Bu bana kolun yaklaşık yüzde ellisine mal oldu … verimlilik gerçekten korkunç.
Tuner hayal kırıklığına uğradı. Ludwig'in dünyanın her yerinden gücünü toplamak için özenli bir çabadan geçti. Ama hızla soğukkanlılığını geri kazandı.
“Eh, önemli değil. En azından onu yakaladım. ”
Natherworld'e ve Wurgen'in kemiklerinden oluşan yapay kola kaçan üçünü kaybetmesine rağmen, kolayca değiştirebileceği şeylerdi, bu yüzden çok hayal kırıklığı yaratmadı.
Önce Abgrund'u yerden alan Tuner, bakışlarını Se-Hoon'a taşımadan önce ilgiyle inceledi.
Bu kadar yetenekle … Araştırması oldukça eğlenceli olacak.
Tuner kararını verdi-se-hoon'un her yönünü parça parça titizlikle inceleyecekti. Yeni araştırma materyali için heyecanlı olan Tuner, Se-Hoon'a yürümeye başladı. Ama tam o zaman, gökyüzünde altın bir ışık fırladı.

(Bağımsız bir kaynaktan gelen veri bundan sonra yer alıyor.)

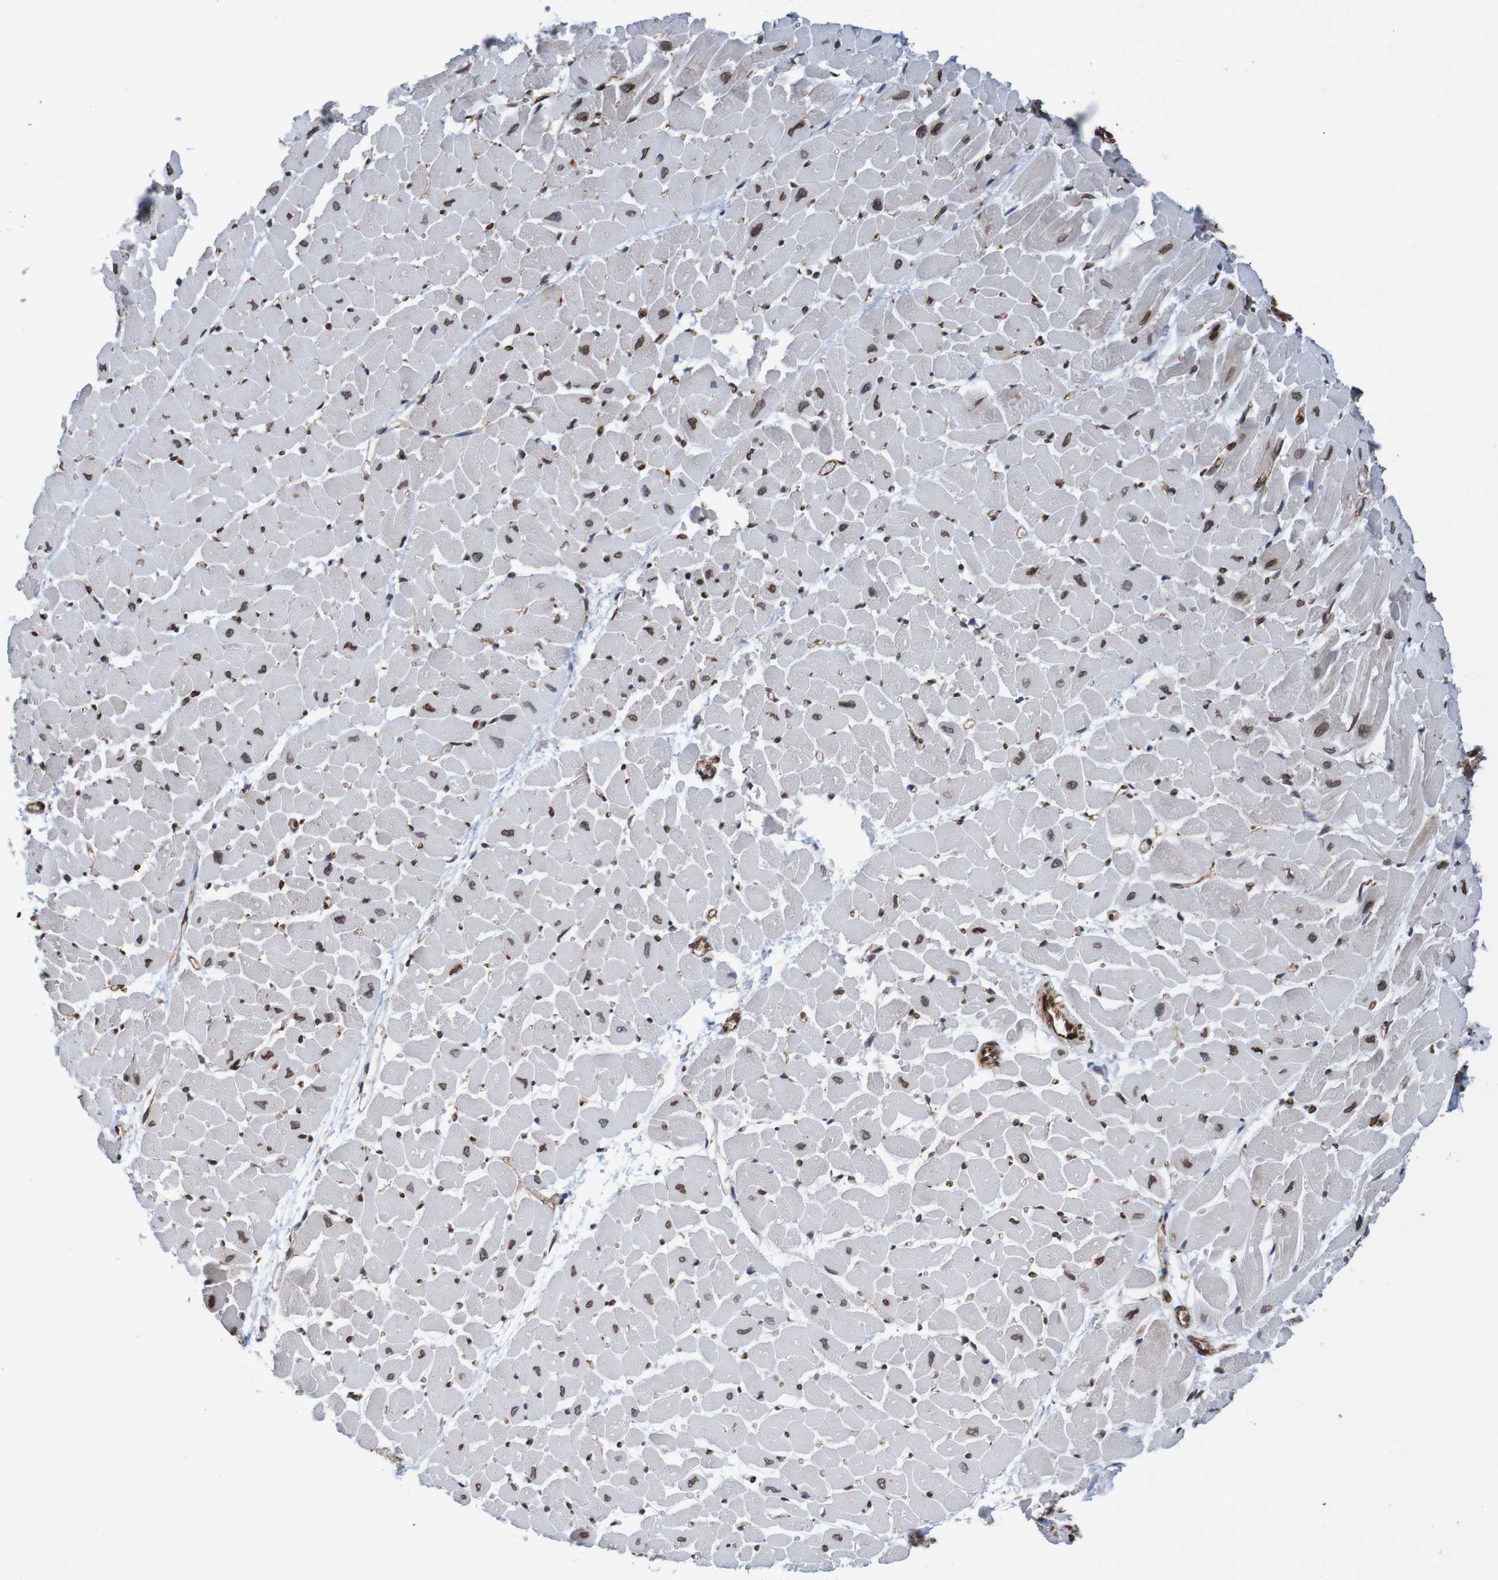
{"staining": {"intensity": "strong", "quantity": "25%-75%", "location": "cytoplasmic/membranous,nuclear"}, "tissue": "heart muscle", "cell_type": "Cardiomyocytes", "image_type": "normal", "snomed": [{"axis": "morphology", "description": "Normal tissue, NOS"}, {"axis": "topography", "description": "Heart"}], "caption": "The histopathology image exhibits staining of normal heart muscle, revealing strong cytoplasmic/membranous,nuclear protein positivity (brown color) within cardiomyocytes.", "gene": "TMEM109", "patient": {"sex": "male", "age": 45}}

Tuner'ın dikkati ışığın kaynağına geçti. Se-hoon'un sağ elinde beyaz bir çizgi ile işaretlenmiş altın bir yüzükten geldi. Uğursuz parlayan yüzüğe bakan tuner, onu tanıdıktan sonra gözlerini daralttı.
Dong!
Yüzüğe yanıt verirken, büyük bir altın sütun gökyüzünden indi ve se-hoon'u tamamen sardı.
“Olabilir mi …?”
Işık sütununun ne olduğunu fark eden tuner ileri koştu. Ancak, bir ceset gibi hareketsiz yalan söyleyen Se-Hoon'a ulaşmadan önce, Se-Hoon yavaşça ayağa kalktı.
ve sonra tuner dondu. Se-hoon'un gözlerinin odaklanmamış olmasına rağmen doğrudan ona kilitlenen Se-Hoon'un bakışları ile ürküyordu. Bir saniye sonra, tuner kararlı bir şekilde bir karara geldi ve aralık ayı için zaman olmadığını fark etti.
Tüm tereddütleri atarak, uzamsal gücün geri kalan yüzde ellini aktive etti, vücudunu dönüştürdü ve tüm enerjiyi kaçmaya yatırdı.
vızıldamak!
Bir göz açıp kapayıncada, tuner ufukta kayboldu. Ama se-hoon, unfazed, sadece rüya deposundan sakin bir şekilde bir şeyler aldı.
Woong-
Beyaz gece yayı elinde titredi, görünüşe göre şu an için bekliyordu. Se-hoon yavaşça yayını çizdi ve büyük bir enerji dalgalanmasının uçta toplanmasına neden oldu.
Gür
Uçtaki kuvvet o kadar muazzam, neredeyse sonsuz ki, sıradan bir insan tarafından ele alınamamalıydı. Ancak se-hoon, onu zahmetsizce kontrol etti, çevreyi sakin bir şekilde değerlendirdi ve uzaktan kaçan tuner üzerine kilitlendi.
Tuner zaten yüzlerce kilometre uzaktaydı, görünüşe göre hayatı boyunca koşmak için elindeki her kaynağı kullanmıştı. Ancak, Se-Hoon, mesafeyi görmezden gelerek hassas bir şekilde ona kilitlendi.
Creaaak-
Bowstring'i daha sıkı çizen Se-Hoon, ipte tek bir altın ok olarak izledi. Sonra, nihayet ipi sakin bir nefesle yayınladığında …
Boom!
Altın bir meteor, karanlık gökyüzünden vurdu ve cennetleri hedefine doğru namlelenirken deldi.
Bir şey algılayan Tuner, tüm gücüyle kaçan Tuner, durdurulamaz kudretle ona doğru yükselen büyük altın oku görmek için tam zamanında geriye baktı.
“Kahretsin o mükemmel olanlar …”
BOOM !!!
Muazzam ok, tuneri unutulmaya sokarken tüm arazi titredi.